_TASK TO CARRY OUT_
Quote the records that follow in full and exactly; leave out the pictures.

_AVAILABLE DATA_
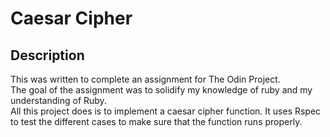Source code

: # Caesar Cipher

## Description
This was written to complete an assignment for The Odin Project.  
The goal of the assignment was to solidify my knowledge of ruby and my understanding of Ruby.  
All this project does is to implement a caesar cipher function. It uses Rspec to test the different cases to make sure that the function runs properly.


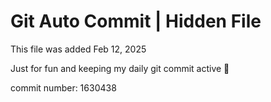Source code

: # Git Auto Commit | Hidden File

This file was added Feb 12, 2025

Just for fun and keeping my daily git commit active 🤪

commit number: 1630438
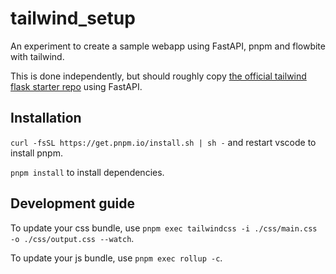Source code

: # tailwind_setup

An experiment to create a sample webapp using FastAPI, pnpm and flowbite with tailwind.

This is done independently, but should roughly copy [the official tailwind flask starter repo](https://github.com/themesberg/tailwind-flask-starter) using FastAPI.

## Installation

`curl -fsSL https://get.pnpm.io/install.sh | sh -` and restart vscode to install pnpm.

`pnpm install` to install dependencies.

## Development guide

To update your css bundle, use `pnpm exec tailwindcss -i ./css/main.css -o ./css/output.css --watch`.

To update your js bundle, use `pnpm exec rollup -c`.
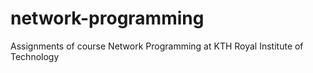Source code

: # network-programming
Assignments of course Network Programming at KTH Royal Institute of Technology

_RESPONSE AREA_
Source code

: # Caesar Cipher

## Description
This was written to complete an assignment for The Odin Project.  
The goal of the assignment was to solidify my knowledge of ruby and my understanding of Ruby.  
All this project does is to implement a caesar cipher function. It uses Rspec to test the different cases to make sure that the function runs properly.


Source code

: # Git Auto Commit | Hidden File

This file was added Feb 12, 2025

Just for fun and keeping my daily git commit active 🤪

commit number: 1630438
Source code

: # tailwind_setup

An experiment to create a sample webapp using FastAPI, pnpm and flowbite with tailwind.

This is done independently, but should roughly copy [the official tailwind flask starter repo](https://github.com/themesberg/tailwind-flask-starter) using FastAPI.

## Installation

`curl -fsSL https://get.pnpm.io/install.sh | sh -` and restart vscode to install pnpm.

`pnpm install` to install dependencies.

## Development guide

To update your css bundle, use `pnpm exec tailwindcss -i ./css/main.css -o ./css/output.css --watch`.

To update your js bundle, use `pnpm exec rollup -c`.
Source code

: # network-programming
Assignments of course Network Programming at KTH Royal Institute of Technology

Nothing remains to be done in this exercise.